At neither party were the guests offered anything so crass as speeches or outright politicking. The means of persuasion this weekend were more indirect.
The politicians and the pundits enjoyed the camaraderie of their jolly, gracious host, who shook hands, slapped backs and posed for pictures by the hour. And they had the chance to experience briefly the enormously comfortable way of life that enormous wealth can command.
The party-goers played volleyball and, of course, touch football, on lush green lawns overlooking the soft blue sea. They embarked on handsome sailboats crewed by Ethel Kennedy and several younger members of the clan.
The guests lined up to tour the family homes. The most popular tour was through the home of the late John F. Kennedy, the very citadel of the Kennedy mystique. Neighbors serving as tour guides pointed out copies of the late president's books and other artifacts ("This is a painting Jackie did for Jack in 1960 . . . .") in tones suited for the guides at St. Peter's Basilica.
Alongside the splendor were reminders of the family's tragedy as well. The home of the senator's 91-year-old mother, Rose, was filled with pictures of the three sons she lost. In Ted Kennedy's home on Squaw Island, there was a gallery of happy family photos featuring Ted Kennedy's estranged wife, Joan.
And across the sea, somewhere beyond the horizon was the island where Ted Kennedy may have lost his chance to be president on a summer night 12 years ago.

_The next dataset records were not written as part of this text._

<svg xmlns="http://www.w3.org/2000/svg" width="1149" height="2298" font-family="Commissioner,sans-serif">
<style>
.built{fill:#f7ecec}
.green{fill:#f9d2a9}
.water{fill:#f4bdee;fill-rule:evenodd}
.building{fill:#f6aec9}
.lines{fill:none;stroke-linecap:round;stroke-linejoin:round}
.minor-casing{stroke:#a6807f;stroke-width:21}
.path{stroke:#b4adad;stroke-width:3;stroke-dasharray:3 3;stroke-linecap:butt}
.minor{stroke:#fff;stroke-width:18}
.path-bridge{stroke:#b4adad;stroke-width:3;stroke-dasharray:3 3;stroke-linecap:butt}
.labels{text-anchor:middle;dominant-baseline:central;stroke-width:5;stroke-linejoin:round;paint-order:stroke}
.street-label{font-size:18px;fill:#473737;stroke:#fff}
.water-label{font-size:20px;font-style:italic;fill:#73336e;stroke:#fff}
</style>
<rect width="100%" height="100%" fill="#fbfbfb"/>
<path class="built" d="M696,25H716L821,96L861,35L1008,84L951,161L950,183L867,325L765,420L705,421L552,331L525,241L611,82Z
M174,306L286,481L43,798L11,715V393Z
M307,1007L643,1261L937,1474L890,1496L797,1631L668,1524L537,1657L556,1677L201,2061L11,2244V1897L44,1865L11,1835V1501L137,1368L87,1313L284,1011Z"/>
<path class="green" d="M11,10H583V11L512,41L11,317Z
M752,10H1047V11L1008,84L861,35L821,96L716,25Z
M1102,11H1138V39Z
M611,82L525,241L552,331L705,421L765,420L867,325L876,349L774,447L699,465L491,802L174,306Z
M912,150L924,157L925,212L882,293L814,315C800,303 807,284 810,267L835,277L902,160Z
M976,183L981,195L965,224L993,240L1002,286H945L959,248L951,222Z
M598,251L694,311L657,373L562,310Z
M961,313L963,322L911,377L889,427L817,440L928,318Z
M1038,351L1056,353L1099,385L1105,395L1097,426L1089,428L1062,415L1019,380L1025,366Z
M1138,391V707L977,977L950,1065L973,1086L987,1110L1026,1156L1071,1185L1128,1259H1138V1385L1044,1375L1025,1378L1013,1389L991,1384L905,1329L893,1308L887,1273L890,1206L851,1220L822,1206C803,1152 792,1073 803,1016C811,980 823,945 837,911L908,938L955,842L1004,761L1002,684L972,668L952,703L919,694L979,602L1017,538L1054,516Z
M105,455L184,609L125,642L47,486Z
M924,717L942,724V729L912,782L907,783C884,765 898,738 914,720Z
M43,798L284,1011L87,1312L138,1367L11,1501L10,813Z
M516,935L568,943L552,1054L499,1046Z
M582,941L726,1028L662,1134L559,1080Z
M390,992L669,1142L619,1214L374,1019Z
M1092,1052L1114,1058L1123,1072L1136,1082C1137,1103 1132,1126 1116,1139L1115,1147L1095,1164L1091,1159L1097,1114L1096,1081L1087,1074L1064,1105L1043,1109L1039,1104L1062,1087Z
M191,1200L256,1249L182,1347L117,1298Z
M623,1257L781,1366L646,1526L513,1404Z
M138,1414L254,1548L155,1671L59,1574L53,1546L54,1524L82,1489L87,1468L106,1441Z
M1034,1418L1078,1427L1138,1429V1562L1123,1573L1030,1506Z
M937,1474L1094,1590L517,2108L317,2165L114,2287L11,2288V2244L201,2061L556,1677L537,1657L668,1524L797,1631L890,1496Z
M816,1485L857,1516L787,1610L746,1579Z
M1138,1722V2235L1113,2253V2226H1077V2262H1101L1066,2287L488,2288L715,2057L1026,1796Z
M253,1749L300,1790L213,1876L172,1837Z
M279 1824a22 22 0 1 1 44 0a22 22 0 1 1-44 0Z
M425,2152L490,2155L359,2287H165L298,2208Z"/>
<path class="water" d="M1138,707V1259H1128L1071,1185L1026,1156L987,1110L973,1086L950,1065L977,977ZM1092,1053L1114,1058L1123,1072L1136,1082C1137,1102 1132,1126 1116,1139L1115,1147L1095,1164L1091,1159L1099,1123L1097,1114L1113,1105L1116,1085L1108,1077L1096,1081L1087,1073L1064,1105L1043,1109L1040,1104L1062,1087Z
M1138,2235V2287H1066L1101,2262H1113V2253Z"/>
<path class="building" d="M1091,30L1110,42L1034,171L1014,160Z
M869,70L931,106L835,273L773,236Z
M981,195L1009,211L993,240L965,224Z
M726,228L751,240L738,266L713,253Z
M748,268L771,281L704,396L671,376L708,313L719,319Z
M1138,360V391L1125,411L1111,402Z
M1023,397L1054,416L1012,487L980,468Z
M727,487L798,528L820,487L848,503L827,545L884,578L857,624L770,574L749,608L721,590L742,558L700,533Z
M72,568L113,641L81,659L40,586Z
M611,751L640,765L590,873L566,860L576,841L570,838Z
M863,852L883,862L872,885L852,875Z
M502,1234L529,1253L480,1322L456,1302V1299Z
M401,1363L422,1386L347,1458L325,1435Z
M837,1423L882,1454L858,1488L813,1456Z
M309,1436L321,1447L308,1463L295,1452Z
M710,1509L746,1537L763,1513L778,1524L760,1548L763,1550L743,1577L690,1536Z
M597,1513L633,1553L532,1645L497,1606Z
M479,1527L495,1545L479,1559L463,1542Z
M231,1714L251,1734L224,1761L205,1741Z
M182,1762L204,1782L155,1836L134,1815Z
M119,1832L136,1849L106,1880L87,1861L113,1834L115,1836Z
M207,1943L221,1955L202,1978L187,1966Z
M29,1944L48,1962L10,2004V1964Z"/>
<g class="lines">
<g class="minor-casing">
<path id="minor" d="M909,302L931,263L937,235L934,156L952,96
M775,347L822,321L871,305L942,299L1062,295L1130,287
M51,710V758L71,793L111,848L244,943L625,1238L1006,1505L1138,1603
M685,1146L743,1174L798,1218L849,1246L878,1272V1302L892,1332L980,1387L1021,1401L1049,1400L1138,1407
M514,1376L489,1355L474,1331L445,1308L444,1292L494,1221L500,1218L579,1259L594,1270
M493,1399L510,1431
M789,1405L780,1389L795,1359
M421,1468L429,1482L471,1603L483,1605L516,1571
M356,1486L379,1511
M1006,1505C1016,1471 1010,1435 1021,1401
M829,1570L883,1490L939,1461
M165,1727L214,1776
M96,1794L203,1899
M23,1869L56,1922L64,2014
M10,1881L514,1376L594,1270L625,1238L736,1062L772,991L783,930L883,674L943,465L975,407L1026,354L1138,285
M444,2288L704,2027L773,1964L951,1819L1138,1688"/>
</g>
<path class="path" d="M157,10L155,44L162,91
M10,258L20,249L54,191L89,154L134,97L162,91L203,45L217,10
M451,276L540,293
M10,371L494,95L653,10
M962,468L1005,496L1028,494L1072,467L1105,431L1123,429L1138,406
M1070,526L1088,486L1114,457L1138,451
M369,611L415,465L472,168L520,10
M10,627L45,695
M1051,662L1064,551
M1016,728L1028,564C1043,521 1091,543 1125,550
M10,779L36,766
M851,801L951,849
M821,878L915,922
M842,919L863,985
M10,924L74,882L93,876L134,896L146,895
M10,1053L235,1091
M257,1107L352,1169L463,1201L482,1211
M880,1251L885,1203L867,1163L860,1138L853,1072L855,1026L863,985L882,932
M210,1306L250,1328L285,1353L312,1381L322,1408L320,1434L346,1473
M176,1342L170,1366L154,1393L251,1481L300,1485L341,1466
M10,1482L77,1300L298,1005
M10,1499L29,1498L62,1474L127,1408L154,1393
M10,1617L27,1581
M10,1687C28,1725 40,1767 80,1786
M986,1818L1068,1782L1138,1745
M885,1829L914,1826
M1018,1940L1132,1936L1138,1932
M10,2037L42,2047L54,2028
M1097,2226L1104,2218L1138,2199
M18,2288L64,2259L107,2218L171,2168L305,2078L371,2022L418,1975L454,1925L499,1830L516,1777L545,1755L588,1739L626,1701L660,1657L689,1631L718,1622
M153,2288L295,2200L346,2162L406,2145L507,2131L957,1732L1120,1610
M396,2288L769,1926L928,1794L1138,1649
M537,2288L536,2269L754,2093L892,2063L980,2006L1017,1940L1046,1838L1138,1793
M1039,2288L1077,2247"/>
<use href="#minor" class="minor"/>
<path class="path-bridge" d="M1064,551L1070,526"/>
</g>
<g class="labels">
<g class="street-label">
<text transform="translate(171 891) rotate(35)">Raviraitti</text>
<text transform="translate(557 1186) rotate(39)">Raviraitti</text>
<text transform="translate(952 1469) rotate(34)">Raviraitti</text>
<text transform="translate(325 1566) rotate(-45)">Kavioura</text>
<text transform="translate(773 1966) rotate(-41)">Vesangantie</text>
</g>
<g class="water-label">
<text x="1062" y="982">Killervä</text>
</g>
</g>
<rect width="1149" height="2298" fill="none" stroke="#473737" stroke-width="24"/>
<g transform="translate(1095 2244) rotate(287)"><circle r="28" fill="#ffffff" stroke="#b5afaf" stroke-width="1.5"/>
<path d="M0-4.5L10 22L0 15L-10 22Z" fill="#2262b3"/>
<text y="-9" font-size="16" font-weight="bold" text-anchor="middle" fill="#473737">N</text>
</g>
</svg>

But the weekend was no time for such unpleasant memories. Kennedy, in a purple polo shirt and non-designer jeans, was all quips and smiles.
For everyone he had a wink and a joke about looking ahead to future campaigns.
The senator also paraded the grounds with his mother, a frail but spirited sprite in a blue pantsuit and a big straw hat.
"How old am I? 91 or 92," she joked. "But I'll be out campaigning for you, dear."
At one point, the senator asked his mother if she wasn't getting tired of shaking hands and lining up for pictures. "It's all right, it's all right," she replied. "We have always lived with a crowd."